STUDY TEXT ->

Start of Block

Employees at any level, and from any department, regardless of their relationship to your product or service, can become anxious and quit, or emotionally log out from the effects of a high churn rate. Poor performing SaaS offerings that churn at high rates don’t give employee the warm fuzzies about their year-end review or their career trajectory, and thus customer churn can lead to higher employee churn, fueling additional company costs.

#4 Loss of second-order revenue

Second-order revenue occurs when you are not just keeping your customers, you are delighting them so much that they want to buy more from you. Many companies, particularly in early stages, fail to account for this in their financial models, but these up-sells are directly attributed to Customer Success.

Jason Lemkin, ex-CEO of Adobe EchoSign, coined the phrase second-order revenue and attributes an increase of 50 to 100 percent of the Lifetime Value (LTV) of a customer to it. The theory is simple and logical:

• Sally loves your product and leaves Company A to join Company B and buys your product again at Company B
• Sally loves your product and tells three friends about it and some of them end up buying your product too

These two scenarios can be measured, and you should strive to capture them (given you have an adequate level of CS maturity in place to do so). Companies can also enjoy company reviews, positive press, references, and positive word-of-mouth due to the positive effects of delighting customers.

End of Block

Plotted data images
Start of Block

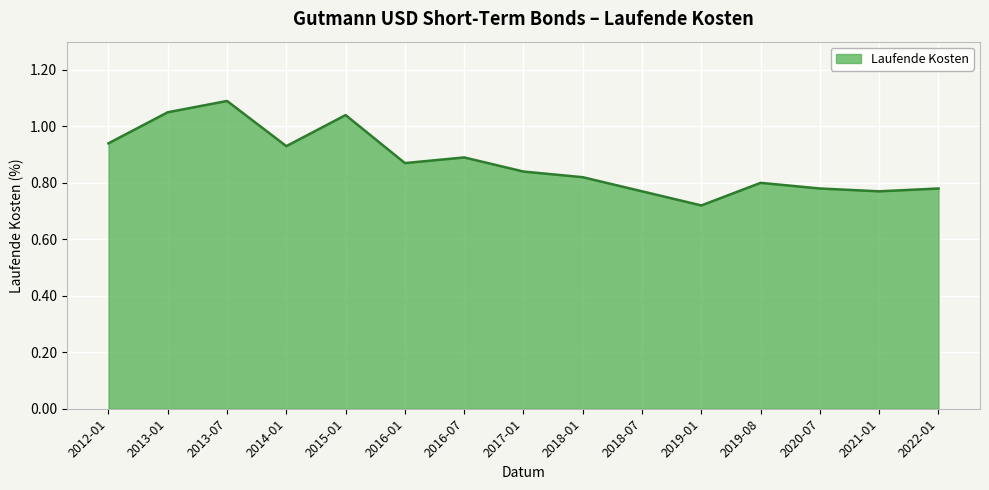

At which label is the value closest to 0?

2019-01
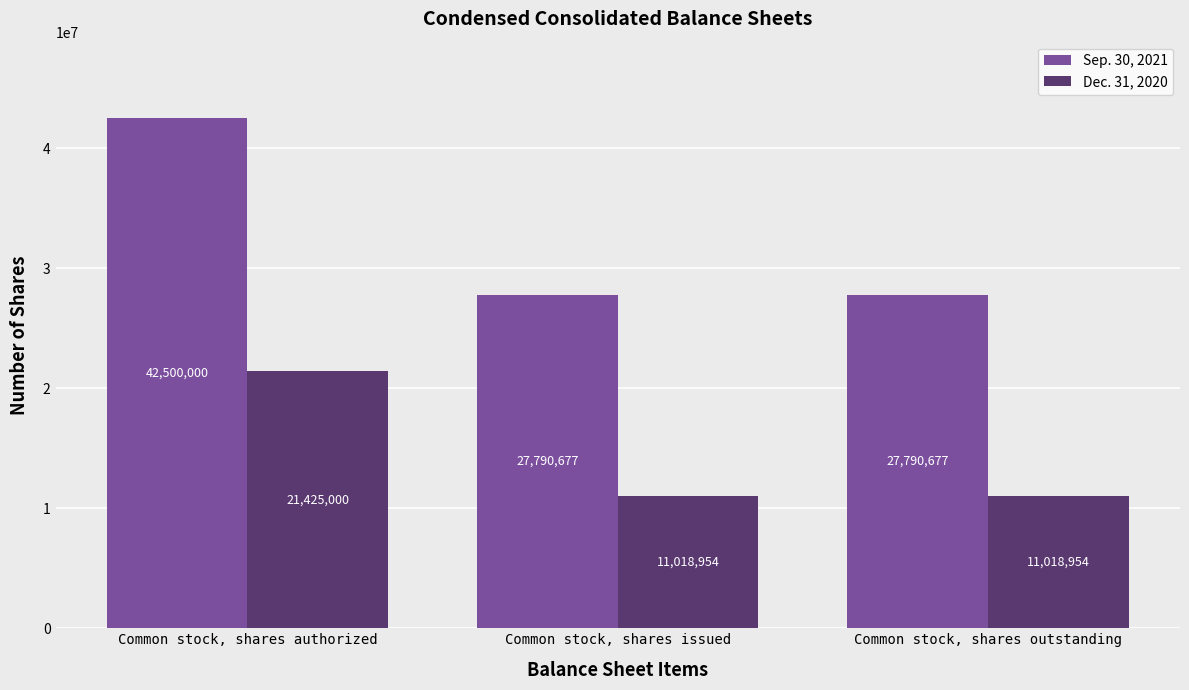

What is the spread (max minus min) of values at Common stock, shares issued?

16771723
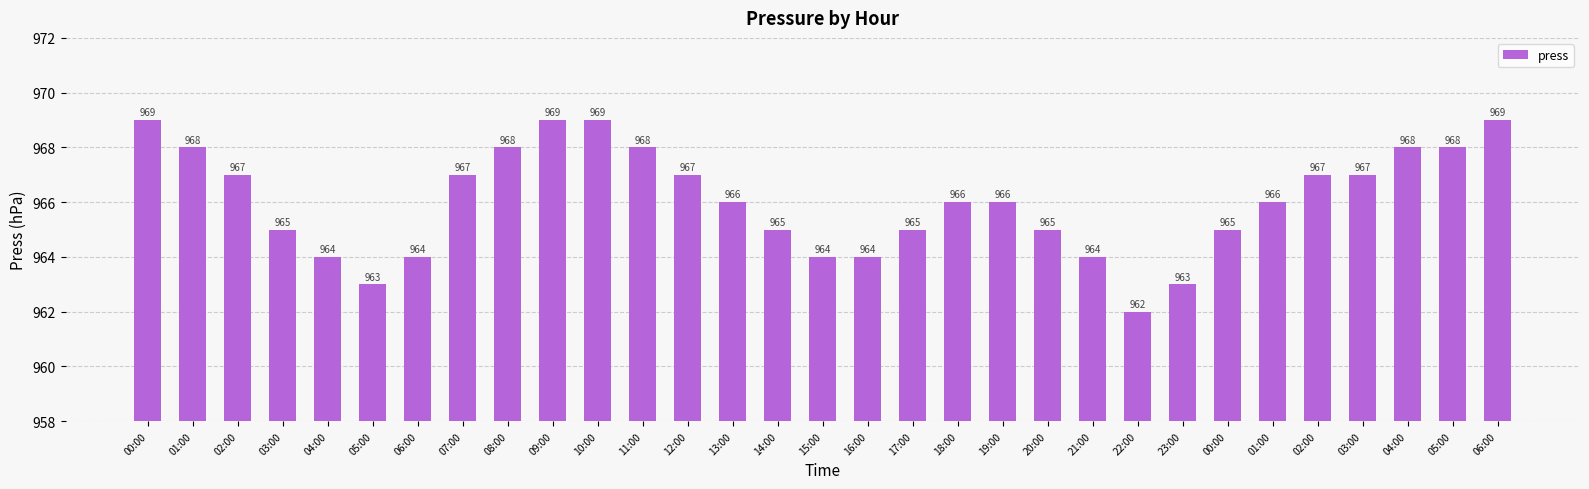

How many bars are there in total?

31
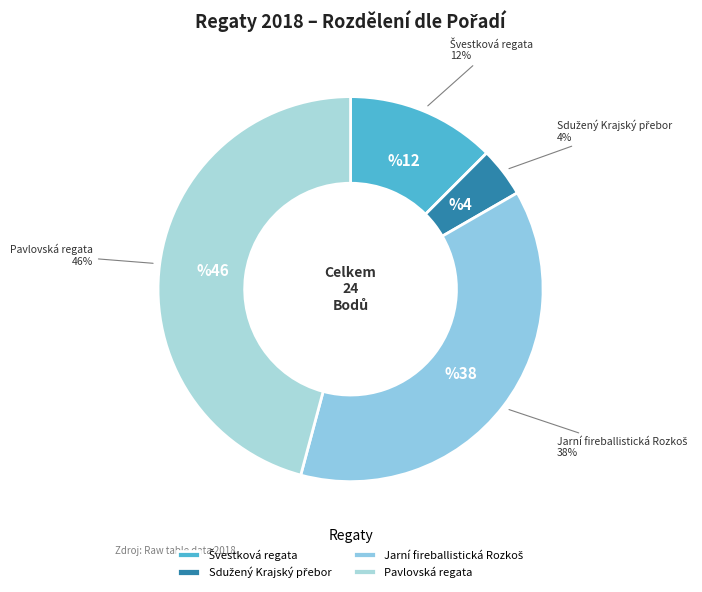

Does any single category account for the majority?

No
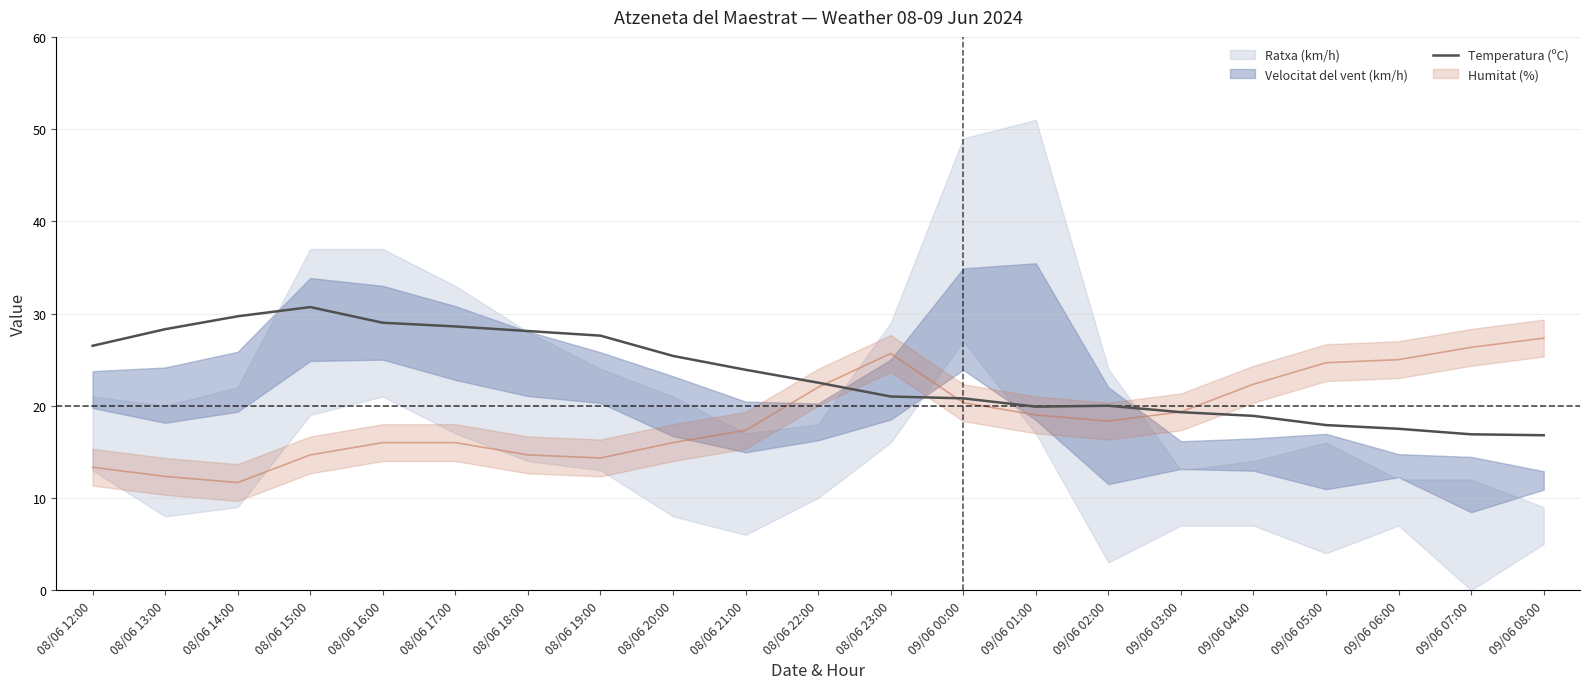

Where does the data first go above 22?

08/06 12:00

End of Block

EXERCISES ->
#1 Please copy out the part of the listing that starts with the line containing "What is the" and runs to the end of the listing, keeping each line as it stands and leaving out the pictures.
#2 Write the next part of the piece on customer churn, picking up after its final sentence.

OUTPUTS FOR THE TASKS ->
#1
What is the spread (max minus min) of values at Common stock, shares issued?

16771723

How many bars are there in total?

31

Does any single category account for the majority?

No

Where does the data first go above 22?

08/06 12:00

#2
#5 Management attack

Management and leadership positions are largely about achieving results. There are all kinds of desired results, or outcomes, that the management professional is trying to obtain. However, I can promise you that losing company revenue is not one of them.

This point dove tails with number three above, about employee anxiety. When Management becomes anxious, those anxieties can play out as a deterioration of culture and political gamesmanship on who is at fault for the failing service.

So, now that you understand the impact that churn can have, not just on your bottom line, but on your reputation in the marketplace and organization, what should you do about it? Stay tuned for part two of this two-part series to find out.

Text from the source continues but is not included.